Beitrag von bluttrinker13 »

schneeland hat geschrieben: 5. Jul 2020, 22:05 Aber vielen Dank! Das ist dann ungefähr, in dem Rahmen, den ich kenne, nur dass im Bereich Human-Computer Interaction halt traditionell auf Konferenzen und nicht in Journals publiziert wird (meine Vermutung wäre übrigens, dass das in der Physik ähnlich ist und die kompetitiven Einreichungen auf Konferenzen gehen).
Ahjo, das ist interessant, und durchaus möglich!
Bei uns sind conference-Beiträge definitiv eher safe game, aber auch nichts was dir eine Stelle gibt. (Außer im negativen Sinne, wenn du nie auf Konferenzen bist!) Aber eigentlich wäre das eher nice, da solch ein Auftritt dann ja auch viel nahbarer ist, und direkt mit kritischer Diskussion verbunden. Ich nehme das als Anregung mal auf.

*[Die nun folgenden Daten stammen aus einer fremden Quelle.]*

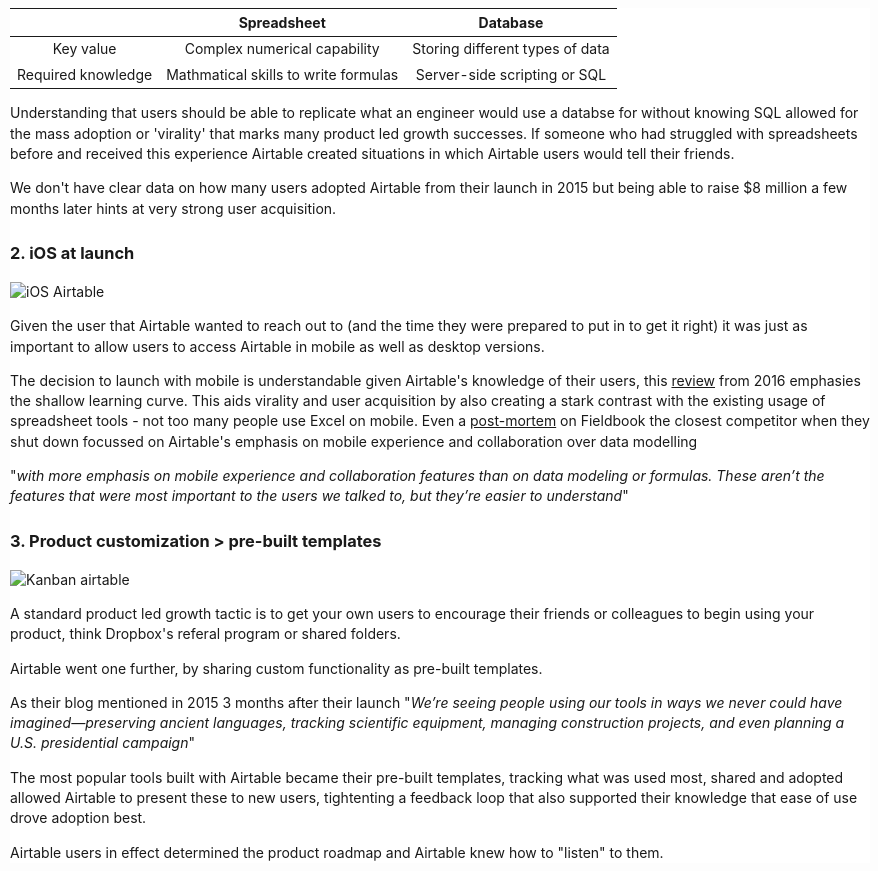 |   	|   Spreadsheet	|   Database	|
|:-:	|:-:	|:-:	|
|   Key value	|   Complex numerical capability	|  Storing different types of data 	|
|   Required knowledge	|  Mathmatical skills to write formulas	|   Server-side scripting or SQL	|

Understanding that users should be able to replicate what an engineer would use a databse for without knowing SQL allowed for the mass adoption or 'virality' that marks many product led growth successes. If someone who had struggled with spreadsheets before and received this experience Airtable created situations in which Airtable users would tell their friends.

We don't have clear data on how many users adopted Airtable from their launch in 2015 but being able to raise $8 million a few months later hints at very strong user acquisition.

### 2. iOS at launch

![iOS Airtable](https://posthog.com/wp-content/uploads/2020/04/airtable-ios-e1587742106987.png)

Given the user that Airtable wanted to reach out to (and the time they were prepared to put in to get it right) it was just as important to allow users to access Airtable in mobile as well as desktop versions. 

The decision to launch with mobile is understandable given Airtable's knowledge of their users, this [review](https://www.techrepublic.com/article/better-mobile-organization-with-airtable/) from 2016 emphasies the shallow learning curve. This aids virality and user acquisition by also creating a stark contrast with the existing usage of spreadsheet tools - not too many people use Excel on mobile. Even a [post-mortem](https://medium.com/the-fieldbook-blog/what-happened-at-fieldbook-d70bf25b3968) on Fieldbook the closest competitor when they shut down focussed on Airtable's emphasis on mobile experience and collaboration over data modelling 

"*with more emphasis on mobile experience and collaboration features than on data modeling or formulas. These aren’t the features that were most important to the users we talked to, but they’re easier to understand*"

### 3. Product customization > pre-built templates

![Kanban airtable](https://posthog.com/wp-content/uploads/2020/04/kanban-airtable.gif)

A standard product led growth tactic is to get your own users to encourage their friends or colleagues to begin using your product, think Dropbox's referal program or shared folders.

Airtable went one further, by sharing custom functionality as pre-built templates. 

As their blog mentioned in 2015 3 months after their launch "*We’re seeing people using our tools in ways we never could have imagined—preserving ancient languages, tracking scientific equipment, managing construction projects, and even planning a U.S. presidential campaign*"

The most popular tools built with Airtable became their pre-built templates, tracking what was used most, shared and adopted allowed Airtable to present these to new users, tightenting a feedback loop that also supported their knowledge that ease of use drove adoption best.

Airtable users in effect determined the product roadmap and Airtable knew how to "listen" to them.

@Andre: Mal wieder was mit Helge wäre echt dufte! Ich feiere die Reihe total, und vermisse sie auch schon.
Und Psychoanalyse findet heutzutage null statt in Forschung, weil es eben wie du schreibst, vor Ewigkeiten schon erfolgreich als unwissenschaftlich kritisiert wurde. Also ich distanziere mich davon immer (auf Publikumsbeiträgen) ganz explizit, genauso wie die meisten Kollegen.

@Andre Zitationsfehler: omg, Erbsünde. Hoffentlich landet das nicht auf peschkeplag :?